Unemployment dipped slightly and wages grew, but a drop in job openings and labor force participation show that the job market is cooling off.

The Bureau of Labor Statistics released its September jobs report Friday morning. Employers added 263,000 jobs in September, and unemployment fell from 3.7 percent to 3.5.


But the labor force participation rate also dipped slightly, falling to 62.3 percent in September from 62.4 percent the month prior. On top of that, the number of job openings also fell, dropping about 10 percent.

Via the Wall Street Journal:

“We are seeing labor demand cool,” said Sarah House, senior economist at Wells Fargo. “But we have a long way to go towards restoring balance between supply and demand for labor.”

Job gains were led by the leisure and hospitality industry, which added 83,000 jobs. Healthcare employment rose 60,000.

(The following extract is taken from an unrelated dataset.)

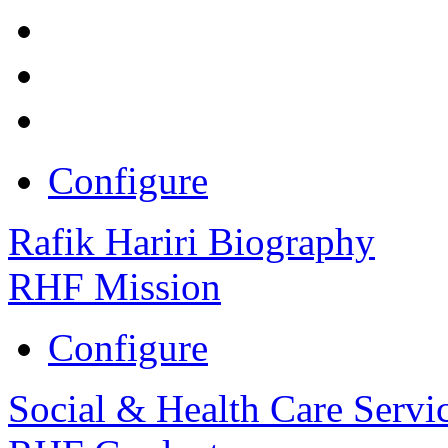
Configure
Rafik Hariri Biography
RHF Mission
Configure
Social & Health Care Servi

The number of job openings fell 10% in August to a seasonally adjusted 10.1 million from 11.2 million the month before, the Labor Department said Tuesday. The 1.1 million drop in openings is the largest decline since the early months of the Covid-19 pandemic in 2020. That left job openings at their lowest level in a year but still above their prepandemic level in 2019, when they averaged 7.2 million a month.

The news was not what investors wanted to hear, it seems. Stock futures dropped and the market will be opening lower after the report.


While demand and applications for manufacturing and logistics jobs are on the rise, the tech sector seems to really be struggling right now.

Peloton Interactive Inc., said Thursday it plans to cut about 500 jobs, roughly 12% of its remaining workforce, in the exercise equipment company’s fourth round of layoffs this year. Other companies, from Facebook owner Meta Platforms Inc. to Snap Inc. and Stanley Black & Decker Inc., are cutting jobs, while others including Inc. and Alphabet Inc.’s Google have said they would freeze or pull back on hiring.

At other businesses, demand for workers hasn’t eased. Laura Lee Blake, president and chief executive of the Asian American Hotel Owners Association, said that filling positions is a top concern among the 20,000 owners in the group. Difficulty in hiring has led some hotel owners to implement self-check-in kiosks, but some roles, such as cleaning rooms, don’t have an automated solution.

“One member had their parents come out of retirement to help cover some of the shifts simply because they didn’t have enough staff,” Ms. Blake said. “I have not heard any discussions about layoffs. It’s more about how they’re so desperate to find people.”


The White House is celebrating today’s numbers, with the 263,000 new jobs beating economist expectations.